Almandrade  - objetos


 objeto: "dispositivo para voyeur" / vidro, pvc e borracha
                                                                            Almandrade

Poética da leveza

O trabalho de Almandrade, tanto pictórico quanto lingüístico, vem se impondo, ao longo de todos esses anos, como um lugar de reflexão, solitário e à margem do cenário cultural baiano. Depois dos primeiros ensaios figurativos, no início da década de 70, conquistando uma Menção Honrosa no I Salão Estudantil, em 1972, sua pesquisa plástica se encaminha para o abstracionismo geométrico e para a arte conceitual. Como poeta, mantém contato com a poesia concreta e o poema/processo, produzindo uma série de poemas visuais. Com um estudo mais rigoroso do construtivismo e da Arte Conceitual, sua arte se desenvolve entre a geometria e o conceito.
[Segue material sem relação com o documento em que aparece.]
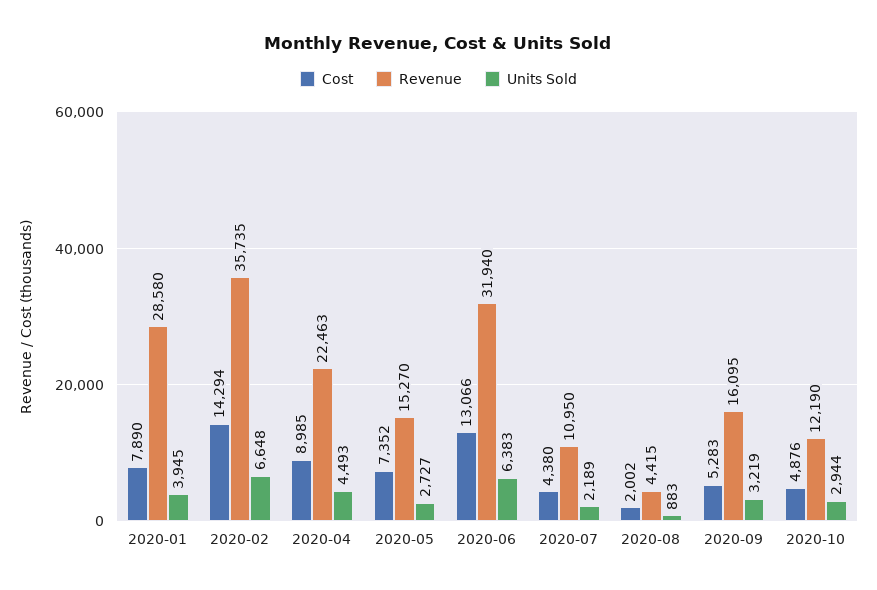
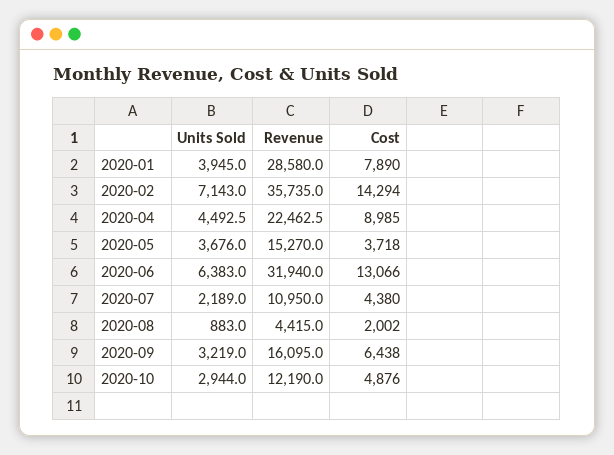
Units Sold, 2020-02: 6648 -> 7143
Cost, 2020-05: 7352 -> 3718
Units Sold, 2020-05: 2727 -> 3676
Cost, 2020-09: 5283 -> 6438

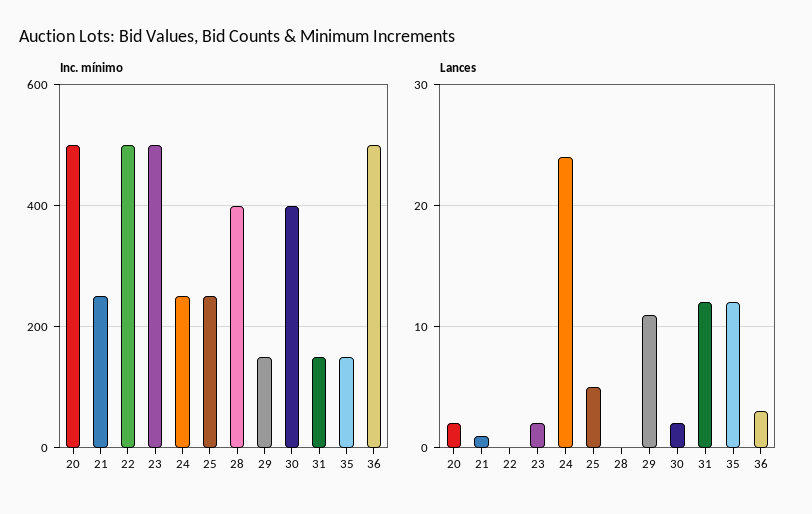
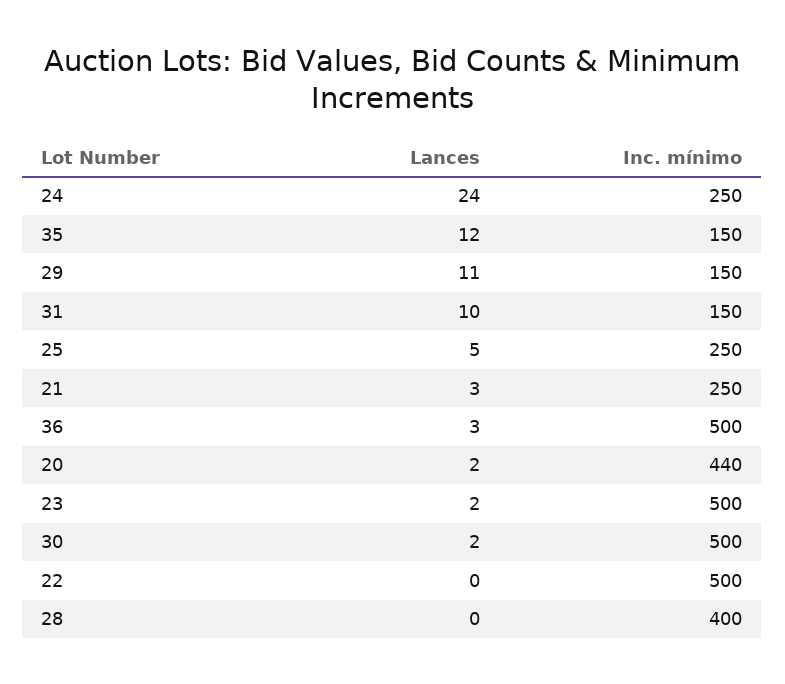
Inc. mínimo, 20: 500 -> 440
Inc. mínimo, 30: 400 -> 500
Lances, 21: 1 -> 3
Lances, 31: 12 -> 10

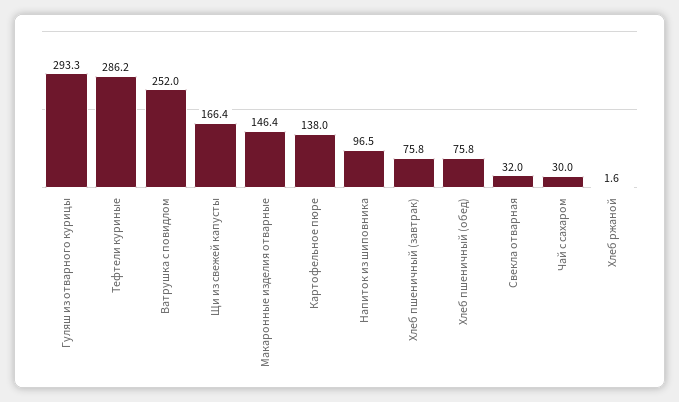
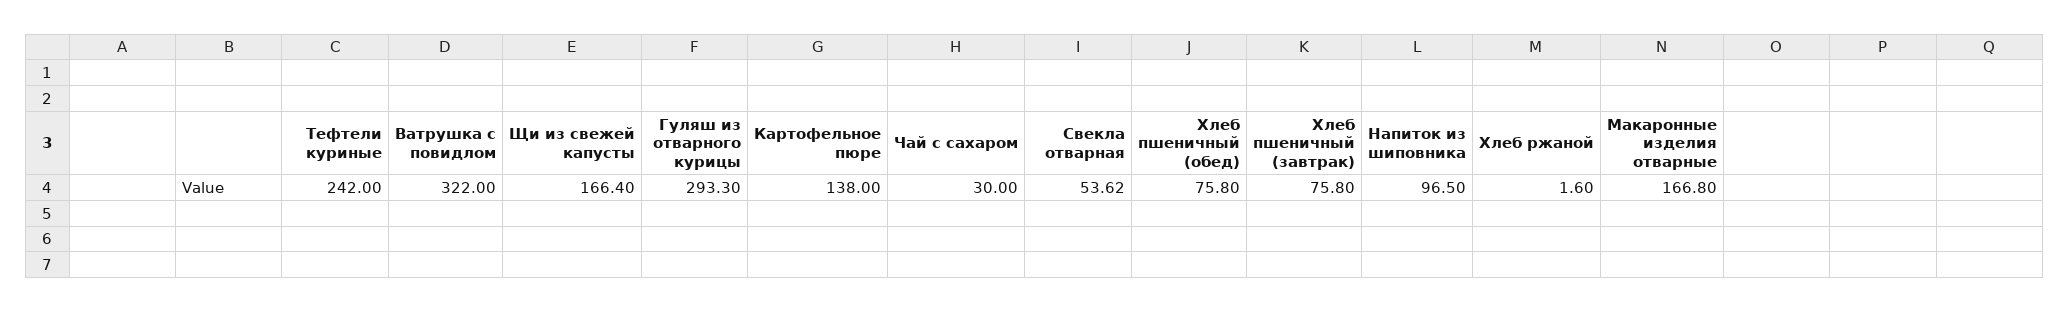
Тефтели куриные: 286.2 -> 242
Ватрушка с повидлом: 252 -> 322
Макаронные изделия отварные: 146.4 -> 166.8
Свекла отварная: 32 -> 53.62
Desenhos em preto-e-branco, objetos e projetos de instalações, essencialmente cerebrais, calcados num procedimento primoroso de tratar questões práticas e conceituais, marcam a produção deste artista na segunda metade da década de 70.
Redescobre a cor no começo dos anos 80 e os trabalhos, quer sejam pinturas ou objetos e esculturas, ganham uma dimensão lúdica, sem perder a coerência e a capacidade de divertir com inteligência. Um poeta da arte e um artista da poesia. Um escultor que trabalha com a cor e com o espaço e um pintor que medita sobre a forma, o traço e a cor no plano da tela. A arte de Almandrade dialoga com certas referências da modernidades, reinventando novas leituras. Trabalha com o mínimo de elementos pictóricos, duas ou três cores, dois planos, duas ou três texturas, um traço, etc. e vemos uma pintura, um objeto e uma escultura. Algo criativo que menosprezamos ao primeiro olhar, mas logo que somos mergulhados no clima que eles nos impõe, descobrimos alguma coisa de novo. A simplicidade que predomina nas composições desperta a imaginação e o raciocínio.


 objeto: sem título / madeira policromada e frasco com chumbo
                                                                             Almandrade

 
Sua poesia também traduz esse princípio de uma poética do mínimo e da leveza. Poucas palavras, versos curtos e soltos, sintéticos, muitos sem títulos e sem floreios. Artista plástico, poeta e arquiteto, Almandrade (Antônio Luiz M. Andrade) é um pioneiro da contemporaneidade na Bahia, embora sem o reconhecimento que seu trabalho merece. Como disse certa vez o poeta Cleber Borges: “Almandrade é uma daquelas personagens aparentemente deslocadas no tempo, ou à parte, que parece caminhar para o lado, quando o relógio insiste em tocar para frente”. Assim é sua poesia e sua arte.
Sua arte e sua poesia, aos poucos, vem sendo reconhecidas no Brasil e no exterior. Em 1997 participa da antologia International Poetry Review, com um poema traduzido pelo poeta americano Steven White. Hoje, a arte e a poesia de Almandrade representam o outro lado da Bahia e tem como palco a reflexão sobre a própria arte e sobre o estar no mundo. Destacam-se pela diferença e por uma trajetória singular. Como afirma o poeta Haroldo Cajazeira, Almandrade, sem se deixar devorar pela província, produz, com sua arte, “um saber sobre a impossibilidade de consistência de um sistema de signos.

Dênisson de Oliveira


 
 
 
  escultura de parede: sem título / madeira policromada e bola de gude
                                                                               Almandrade
 

Almandrade (Antônio Luiz M. Andrade)

Artista plástico, arquiteto, mestre em desenho urbano e poeta. Participou de várias mostras coletivas, entre elas: XII, XIII e XVI Bienal de São Paulo; "Em Busca da Essência" - mostra especial da XIX Bienal de São Paulo; IV Salão Nacional; Universo do Futebol (MAM/Rio); Feira Nacional (S.Paulo); II Salão Paulista, I Exposição Internacional de Escultura Efêmeras (Fortaleza); I Salão Baiano; II Salão Nacional; Menção honrosa no I Salão Estudantil em 1972. Integrou coletivas de poemas visuais, multimeios e projetos de instalações no Brasil e exterior. Um dos criadores do Grupo de Estudos de Linguagem da Bahia que editou a revista "Semiótica" em 1974.